The study, published in Nature Health, analyzed posts from nearly 70,000 Reddit users over more than five years, focusing on discussions about semaglutide and tirzepatide—medications that have transformed obesity and blood sugar management. What makes this research significant is not just its scale, but the insights it reveals about what patients actually experience versus what gets formally documented. About 44% of users mentioned at least one side effect, with gastrointestinal problems being the most commonly reported. But alongside these well-known symptoms, researchers identified patterns that deserve closer attention: nearly 4% of users reported menstrual irregularities, while others described temperature-related symptoms like chills, hot flashes, and fever-like sensations. Fatigue emerged as the second most frequently discussed complaint overall.
"Some of the side effects we found, like nausea, are well known, and that shows that the method is picking up a real signal," says Sharath Chandra Guntuku, a Research Associate Professor in Computer and Information Science at Penn Engineering and the study's senior author. "The underreported symptoms are leads that came from patients themselves, unprompted, and clinicians could potentially pay attention to them."
The researchers are careful to note that their findings do not prove these medications caused the reported symptoms—rather, they point to patterns that warrant further investigation. Neil Sehgal, the study's first author and a doctoral student at Penn, highlights the menstrual irregularity data as particularly striking: while nearly 4% of the overall sample reported this symptom, the figure would climb considerably higher if calculated only among female users. That signal, he argues, is worth pursuing through rigorous scientific study.

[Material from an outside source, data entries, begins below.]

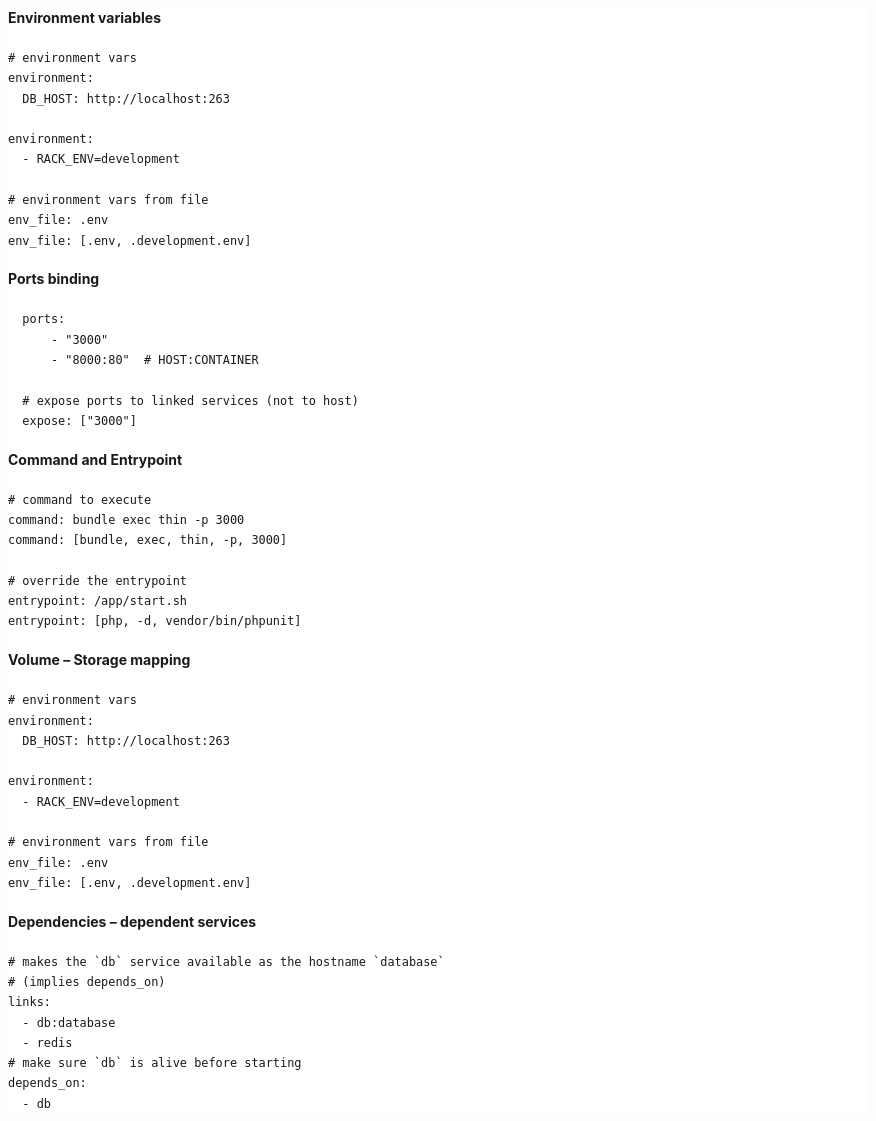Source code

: #### Environment variables
```
# environment vars
environment:
  DB_HOST: http://localhost:263

environment:
  - RACK_ENV=development

# environment vars from file
env_file: .env
env_file: [.env, .development.env]
```

#### Ports binding
```
  ports:
      - "3000"
      - "8000:80"  # HOST:CONTAINER

  # expose ports to linked services (not to host)
  expose: ["3000"]
```

#### Command and Entrypoint
```
# command to execute
command: bundle exec thin -p 3000
command: [bundle, exec, thin, -p, 3000]

# override the entrypoint
entrypoint: /app/start.sh
entrypoint: [php, -d, vendor/bin/phpunit]
```

#### Volume – Storage mapping

```
# environment vars
environment:
  DB_HOST: http://localhost:263

environment:
  - RACK_ENV=development

# environment vars from file
env_file: .env
env_file: [.env, .development.env]
```

#### Dependencies – dependent services
```
# makes the `db` service available as the hostname `database`
# (implies depends_on)
links:
  - db:database
  - redis
# make sure `db` is alive before starting
depends_on:
  - db
```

What makes this work possible is the rise of large language models like GPT and Gemini, which can now process enormous amounts of online discussion with speed and consistency that would have been impossible just years ago. Traditional clinical trials remain the gold standard for drug safety, but they move slowly—a particular challenge when a medication transitions from niche to mainstream overnight, as has happened with GLP-1 drugs. Online patient communities, by contrast, operate like what Lyle Ungar, a co-author and CIS professor, calls "a neighborhood grapevine," where people living with these medications swap experiences in real time, sharing concerns that rarely surface in a doctor's office or official adverse event reports.
The study builds on nearly two decades of research into mining user-generated internet content for drug safety signals, but the scale and sophistication available today represent a fundamental shift. Reddit users, while not perfectly representative of the general population—they tend to be younger, more likely male, and concentrated in the United States—provide an unfiltered window into patient concerns that might otherwise remain invisible to clinicians and regulators.
The implications extend beyond these specific medications. As social media platforms continue to expand and large language models grow more capable, researchers see an emerging tool for accelerating the detection of rare or underreported side effects. Clinical trials may remain gold standard, but this complementary approach offers something they cannot: the speed and scale to capture what patients are actually experiencing, unprompted and in their own words.